Straße, die

[424] Die Straße, plur. die -n, ein Weg, derjenige Raum, auf welchem sich ein Körper von einem Orte zum andern beweget. 1. Im weitesten Verstande für Weg überhaupt, in welchem es doch nur in einigen wenigen Fällen üblich ist. Geh deine Straßen, oder geh deine Straße, im gemeinen Leben, gehe fort, gehe deines Weges. Darnach gehet eure Straße, Jos. 2, 16. Gehen sie ihrer Straße und lassen sie uns ungehudelt, Weiße. So ging ich meine Straße, ich ging davon. Damit ritten sie ihr Straßen, im Theuerd. Die Mittelstraße, S. dieses Wort. In der Schiffahrt ist die Straße zuweilen der Weg, welchen ein Schiff auf seiner Fahrt nimmt. 2. Im engern Verstande, wo es von verschiedenen besondern Arten des Weges üblich ist. (1) Ein breiter öffentlicher Weg, auf welchem jedermann von einem Orte zum andern reisen kann.

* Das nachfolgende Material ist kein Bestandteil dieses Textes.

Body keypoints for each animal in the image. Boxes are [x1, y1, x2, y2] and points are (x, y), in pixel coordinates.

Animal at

Auf öffentlicher Straße. Jemanden auf der Straße anfallen. Die Landstraße, Heerstraße, Poststraße. Die Milchstraße am Himmel, Siehe dieses Wort. (2) Eine breite Gasse in einer Stadt heißt gemeiniglich eine Straße zum Unterschiede von der schmälern Gasse. Ich will in der Stadt umgehen auf den Gassen und Straßen, Habel. 3, 2. Besonders in den zusammengesetzten eigenthümlichen Nahmen solcher Straßen; die Steinstraße, Königsstraße, Petersstraße, Heustraße u.s.f. (3) Eine Meerenge heißt in der Schifffahrt mehrmahls eine Straße. Die Straße bey Gibraltar, die Straße Davis, die Magellanische Straße u.s.f. Ehedem wurden auch schiffbare Ströme Straßen genannt, wie in dem Bremischen Wörterbuche v. Strate bewiesen wird. Im Nieders. ist Strate Straße, auch der Schlund, da es denn zu unserm Drossel gehöret.

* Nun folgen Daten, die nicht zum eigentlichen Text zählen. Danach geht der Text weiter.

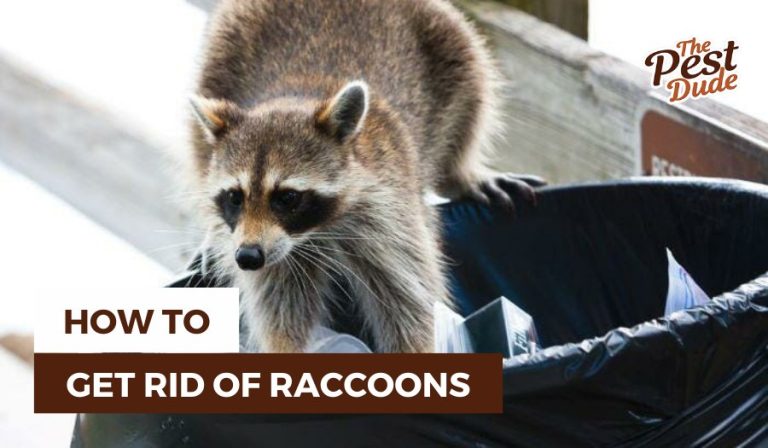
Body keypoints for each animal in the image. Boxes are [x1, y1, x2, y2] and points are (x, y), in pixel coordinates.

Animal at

Anm. Bey dem Ottfried Strazza, im Schwabensp. Strauz, im Nieders. Strate, in einigen Mundarten Stroote, im Schwed. Stråt, im Engl. Street, im mittlern Lat. Estrada, im Französ. Etrée, im Italien. und Span. Strada, im Wend. Stroton, im Wallis. Ystryd. Die Abstammung dieses Wortes ist noch ungewiß, daher sich auch der herrschende Begriff in demselben nicht bestimmen lässet. Die gemeinste Meynung ist, daß es von dem Lat. strata via, strata viarum, stratum, abstamme, und eigentlich einen gepflasterten Weg bedeute, welche Bedeutung aber unerweislich ist, und erst die Abstammung als gewiß voraus setzt, da doch bey der Anwesenheit dieses Wortes in so vielen alten und entfernten Sprachen nicht glaublich ist, daß es aus dem Lateinischen sollte seyn erborget worden. Mit mehrerm Rechte, lässet es sich von dem Angels. straedan, sternere ableiten, da es denn einen gebahnten Weg bedeuten würde, oder von dem noch Nieders. striden, streiten, oder schreiten, zu welchem ohne Zischlaut auch unser treten gehöret, da es denn einen jeden Weg bezeichnet haben müßte, oder, wenn man das st als zufällig ansiehet, von reiten, so fern es ehedem reisen überhaupt bedeutete, wovon auch das Französ. Route abstammet.

Quelle:
Adelung, Grammatisch-kritisches Wörterbuch der Hochdeutschen Mundart, Band 4. Leipzig 1801, S. 424.